BEGIN

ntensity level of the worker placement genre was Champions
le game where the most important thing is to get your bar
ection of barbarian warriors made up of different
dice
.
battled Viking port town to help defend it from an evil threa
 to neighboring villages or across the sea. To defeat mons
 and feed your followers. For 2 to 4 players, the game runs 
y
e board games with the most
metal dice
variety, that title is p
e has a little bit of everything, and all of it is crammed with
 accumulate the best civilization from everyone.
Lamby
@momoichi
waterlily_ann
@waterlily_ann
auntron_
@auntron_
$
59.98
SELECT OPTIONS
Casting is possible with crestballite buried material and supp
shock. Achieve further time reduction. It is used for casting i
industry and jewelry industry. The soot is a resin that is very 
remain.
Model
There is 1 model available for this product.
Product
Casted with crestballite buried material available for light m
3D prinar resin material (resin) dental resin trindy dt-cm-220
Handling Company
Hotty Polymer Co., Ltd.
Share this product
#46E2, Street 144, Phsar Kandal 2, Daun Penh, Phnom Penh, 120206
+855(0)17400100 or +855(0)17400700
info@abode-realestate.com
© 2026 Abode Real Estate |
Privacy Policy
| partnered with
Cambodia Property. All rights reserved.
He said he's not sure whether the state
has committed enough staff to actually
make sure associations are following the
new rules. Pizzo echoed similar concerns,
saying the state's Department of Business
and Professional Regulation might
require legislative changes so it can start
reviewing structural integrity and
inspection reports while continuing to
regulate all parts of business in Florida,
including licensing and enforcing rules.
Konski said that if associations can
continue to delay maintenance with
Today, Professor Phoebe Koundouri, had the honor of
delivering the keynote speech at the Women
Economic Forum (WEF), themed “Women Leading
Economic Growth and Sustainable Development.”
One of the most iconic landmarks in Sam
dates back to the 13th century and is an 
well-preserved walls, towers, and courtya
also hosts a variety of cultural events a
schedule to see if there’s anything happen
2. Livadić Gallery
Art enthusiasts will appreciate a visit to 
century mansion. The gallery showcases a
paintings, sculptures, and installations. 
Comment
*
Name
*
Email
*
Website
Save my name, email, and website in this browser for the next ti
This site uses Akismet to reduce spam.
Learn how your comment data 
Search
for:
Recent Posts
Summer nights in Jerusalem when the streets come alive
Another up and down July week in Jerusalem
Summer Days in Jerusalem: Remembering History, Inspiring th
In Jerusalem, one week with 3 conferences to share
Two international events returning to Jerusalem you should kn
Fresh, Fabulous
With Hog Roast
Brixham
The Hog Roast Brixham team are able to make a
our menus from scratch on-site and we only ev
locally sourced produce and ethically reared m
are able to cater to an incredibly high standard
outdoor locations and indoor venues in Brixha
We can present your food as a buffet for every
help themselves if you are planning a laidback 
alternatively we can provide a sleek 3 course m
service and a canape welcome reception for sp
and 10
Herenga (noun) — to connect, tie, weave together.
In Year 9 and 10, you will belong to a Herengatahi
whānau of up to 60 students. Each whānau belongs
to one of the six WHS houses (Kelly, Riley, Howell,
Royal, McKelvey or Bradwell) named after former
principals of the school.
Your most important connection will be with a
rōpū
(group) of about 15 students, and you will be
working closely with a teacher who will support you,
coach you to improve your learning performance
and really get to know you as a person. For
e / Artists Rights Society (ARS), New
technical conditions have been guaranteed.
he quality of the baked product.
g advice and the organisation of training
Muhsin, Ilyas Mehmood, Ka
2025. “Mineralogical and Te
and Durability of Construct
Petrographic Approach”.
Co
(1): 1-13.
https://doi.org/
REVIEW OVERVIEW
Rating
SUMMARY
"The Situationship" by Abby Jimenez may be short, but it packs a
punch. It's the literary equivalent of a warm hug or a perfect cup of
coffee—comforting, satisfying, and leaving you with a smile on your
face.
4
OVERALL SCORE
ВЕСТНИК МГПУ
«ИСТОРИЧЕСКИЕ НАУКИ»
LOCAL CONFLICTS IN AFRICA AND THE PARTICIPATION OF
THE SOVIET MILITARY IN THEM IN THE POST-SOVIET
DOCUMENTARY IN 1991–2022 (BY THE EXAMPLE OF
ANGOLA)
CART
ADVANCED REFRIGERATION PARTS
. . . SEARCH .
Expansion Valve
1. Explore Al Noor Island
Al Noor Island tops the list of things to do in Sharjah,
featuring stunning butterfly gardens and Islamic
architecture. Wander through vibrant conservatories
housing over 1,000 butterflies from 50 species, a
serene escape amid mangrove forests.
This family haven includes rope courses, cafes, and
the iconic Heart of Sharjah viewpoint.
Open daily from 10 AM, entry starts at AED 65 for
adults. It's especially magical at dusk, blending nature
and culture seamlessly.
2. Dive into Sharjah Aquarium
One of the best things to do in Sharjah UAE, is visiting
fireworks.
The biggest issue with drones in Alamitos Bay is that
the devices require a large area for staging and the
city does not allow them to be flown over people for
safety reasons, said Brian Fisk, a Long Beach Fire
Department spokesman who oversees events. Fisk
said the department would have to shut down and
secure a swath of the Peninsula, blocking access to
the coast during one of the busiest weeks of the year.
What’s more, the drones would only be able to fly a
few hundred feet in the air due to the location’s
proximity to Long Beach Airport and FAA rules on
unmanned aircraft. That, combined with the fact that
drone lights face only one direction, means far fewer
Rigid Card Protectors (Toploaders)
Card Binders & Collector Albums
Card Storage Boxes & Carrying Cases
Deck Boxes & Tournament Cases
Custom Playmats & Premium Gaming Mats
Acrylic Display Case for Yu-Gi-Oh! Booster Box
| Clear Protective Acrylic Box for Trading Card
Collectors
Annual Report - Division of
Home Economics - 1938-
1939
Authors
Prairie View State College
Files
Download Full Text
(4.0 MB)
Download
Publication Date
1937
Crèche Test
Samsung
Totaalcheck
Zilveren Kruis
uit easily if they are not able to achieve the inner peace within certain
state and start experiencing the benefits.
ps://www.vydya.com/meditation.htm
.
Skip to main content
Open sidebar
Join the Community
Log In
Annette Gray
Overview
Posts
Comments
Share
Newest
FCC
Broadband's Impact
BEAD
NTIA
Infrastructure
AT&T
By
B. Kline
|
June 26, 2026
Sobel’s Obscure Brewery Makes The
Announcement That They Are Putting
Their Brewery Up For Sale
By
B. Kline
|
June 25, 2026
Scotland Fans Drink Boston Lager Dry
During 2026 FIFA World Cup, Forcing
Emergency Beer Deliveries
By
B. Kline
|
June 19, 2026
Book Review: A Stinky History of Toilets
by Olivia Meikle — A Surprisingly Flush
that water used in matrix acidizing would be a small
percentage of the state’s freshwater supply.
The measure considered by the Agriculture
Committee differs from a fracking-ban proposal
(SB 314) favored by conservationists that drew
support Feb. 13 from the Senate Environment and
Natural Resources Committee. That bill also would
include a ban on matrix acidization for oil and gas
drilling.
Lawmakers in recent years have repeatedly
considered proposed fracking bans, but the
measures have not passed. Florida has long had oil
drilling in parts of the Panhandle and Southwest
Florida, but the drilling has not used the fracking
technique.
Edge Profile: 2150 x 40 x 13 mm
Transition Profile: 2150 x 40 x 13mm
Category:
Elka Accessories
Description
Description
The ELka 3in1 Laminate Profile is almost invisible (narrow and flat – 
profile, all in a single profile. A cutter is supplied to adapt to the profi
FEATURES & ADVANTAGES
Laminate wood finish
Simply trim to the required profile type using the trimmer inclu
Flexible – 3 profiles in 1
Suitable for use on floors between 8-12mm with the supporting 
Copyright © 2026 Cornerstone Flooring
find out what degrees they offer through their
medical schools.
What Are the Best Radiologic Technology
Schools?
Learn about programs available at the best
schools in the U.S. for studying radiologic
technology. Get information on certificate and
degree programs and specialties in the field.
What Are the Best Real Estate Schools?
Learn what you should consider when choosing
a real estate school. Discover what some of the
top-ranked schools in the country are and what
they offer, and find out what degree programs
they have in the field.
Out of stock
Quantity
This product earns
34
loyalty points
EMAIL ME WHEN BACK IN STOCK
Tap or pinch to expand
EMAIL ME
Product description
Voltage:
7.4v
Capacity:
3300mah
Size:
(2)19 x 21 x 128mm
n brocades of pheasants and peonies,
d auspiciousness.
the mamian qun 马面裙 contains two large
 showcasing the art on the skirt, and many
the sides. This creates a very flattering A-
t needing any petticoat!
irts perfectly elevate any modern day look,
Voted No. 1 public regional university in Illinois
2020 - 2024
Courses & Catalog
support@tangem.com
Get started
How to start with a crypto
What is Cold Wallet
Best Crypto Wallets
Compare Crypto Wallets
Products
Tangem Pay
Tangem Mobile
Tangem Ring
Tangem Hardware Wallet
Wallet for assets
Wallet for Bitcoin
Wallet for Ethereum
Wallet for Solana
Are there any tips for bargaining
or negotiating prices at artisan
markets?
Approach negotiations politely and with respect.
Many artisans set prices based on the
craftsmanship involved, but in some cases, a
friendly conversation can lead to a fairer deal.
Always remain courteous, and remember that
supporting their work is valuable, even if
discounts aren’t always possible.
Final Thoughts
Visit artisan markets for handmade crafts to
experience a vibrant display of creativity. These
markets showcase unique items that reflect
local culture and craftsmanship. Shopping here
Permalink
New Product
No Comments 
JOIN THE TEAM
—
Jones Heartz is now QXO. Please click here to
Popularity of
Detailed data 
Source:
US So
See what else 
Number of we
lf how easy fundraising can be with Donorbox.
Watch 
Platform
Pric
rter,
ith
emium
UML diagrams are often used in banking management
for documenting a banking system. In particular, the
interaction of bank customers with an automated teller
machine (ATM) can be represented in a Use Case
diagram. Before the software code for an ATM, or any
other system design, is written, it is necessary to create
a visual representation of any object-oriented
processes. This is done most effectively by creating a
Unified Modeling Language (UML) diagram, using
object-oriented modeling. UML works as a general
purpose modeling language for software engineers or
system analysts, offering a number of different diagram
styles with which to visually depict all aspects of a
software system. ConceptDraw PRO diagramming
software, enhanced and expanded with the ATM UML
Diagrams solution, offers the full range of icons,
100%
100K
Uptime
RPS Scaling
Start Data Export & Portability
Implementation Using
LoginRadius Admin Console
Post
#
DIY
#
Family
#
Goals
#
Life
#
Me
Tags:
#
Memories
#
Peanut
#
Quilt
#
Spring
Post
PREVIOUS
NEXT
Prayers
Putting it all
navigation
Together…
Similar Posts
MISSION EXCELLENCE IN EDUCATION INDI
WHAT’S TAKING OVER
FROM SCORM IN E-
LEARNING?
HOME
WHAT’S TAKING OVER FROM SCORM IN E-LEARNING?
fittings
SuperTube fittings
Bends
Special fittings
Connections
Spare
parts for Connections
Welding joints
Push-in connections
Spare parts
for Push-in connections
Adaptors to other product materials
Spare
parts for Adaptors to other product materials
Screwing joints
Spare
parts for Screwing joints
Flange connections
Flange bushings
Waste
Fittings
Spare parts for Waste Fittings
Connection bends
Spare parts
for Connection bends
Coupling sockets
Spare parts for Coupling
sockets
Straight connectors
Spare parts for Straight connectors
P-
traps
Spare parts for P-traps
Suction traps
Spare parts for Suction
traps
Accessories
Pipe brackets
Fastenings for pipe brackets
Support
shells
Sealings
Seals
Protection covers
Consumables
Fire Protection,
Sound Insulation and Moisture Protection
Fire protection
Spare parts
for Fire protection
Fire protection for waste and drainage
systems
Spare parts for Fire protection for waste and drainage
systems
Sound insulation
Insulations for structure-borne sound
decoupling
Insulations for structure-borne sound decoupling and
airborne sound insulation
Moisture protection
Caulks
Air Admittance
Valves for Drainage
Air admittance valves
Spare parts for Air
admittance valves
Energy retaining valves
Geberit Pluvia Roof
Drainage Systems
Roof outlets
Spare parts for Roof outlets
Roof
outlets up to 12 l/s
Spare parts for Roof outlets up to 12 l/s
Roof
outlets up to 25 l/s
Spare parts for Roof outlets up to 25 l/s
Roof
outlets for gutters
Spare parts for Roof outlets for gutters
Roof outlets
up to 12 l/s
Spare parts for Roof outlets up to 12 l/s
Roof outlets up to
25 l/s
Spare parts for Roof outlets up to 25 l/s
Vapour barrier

END

-- Assignment --
Rewrite the lines from the first one through the line containing "shock. Achieve further", replacing each "dice" with "tokens" and leaving everything else as it stands.

-- Exercise result --
ntensity level of the worker placement genre was Champions
le game where the most important thing is to get your bar
ection of barbarian warriors made up of different
tokens
.
battled Viking port town to help defend it from an evil threa
 to neighboring villages or across the sea. To defeat mons
 and feed your followers. For 2 to 4 players, the game runs 
y
e board games with the most
metal tokens
variety, that title is p
e has a little bit of everything, and all of it is crammed with
 accumulate the best civilization from everyone.
Lamby
@momoichi
waterlily_ann
@waterlily_ann
auntron_
@auntron_
$
59.98
SELECT OPTIONS
Casting is possible with crestballite buried material and supp
shock. Achieve further time reduction. It is used for casting i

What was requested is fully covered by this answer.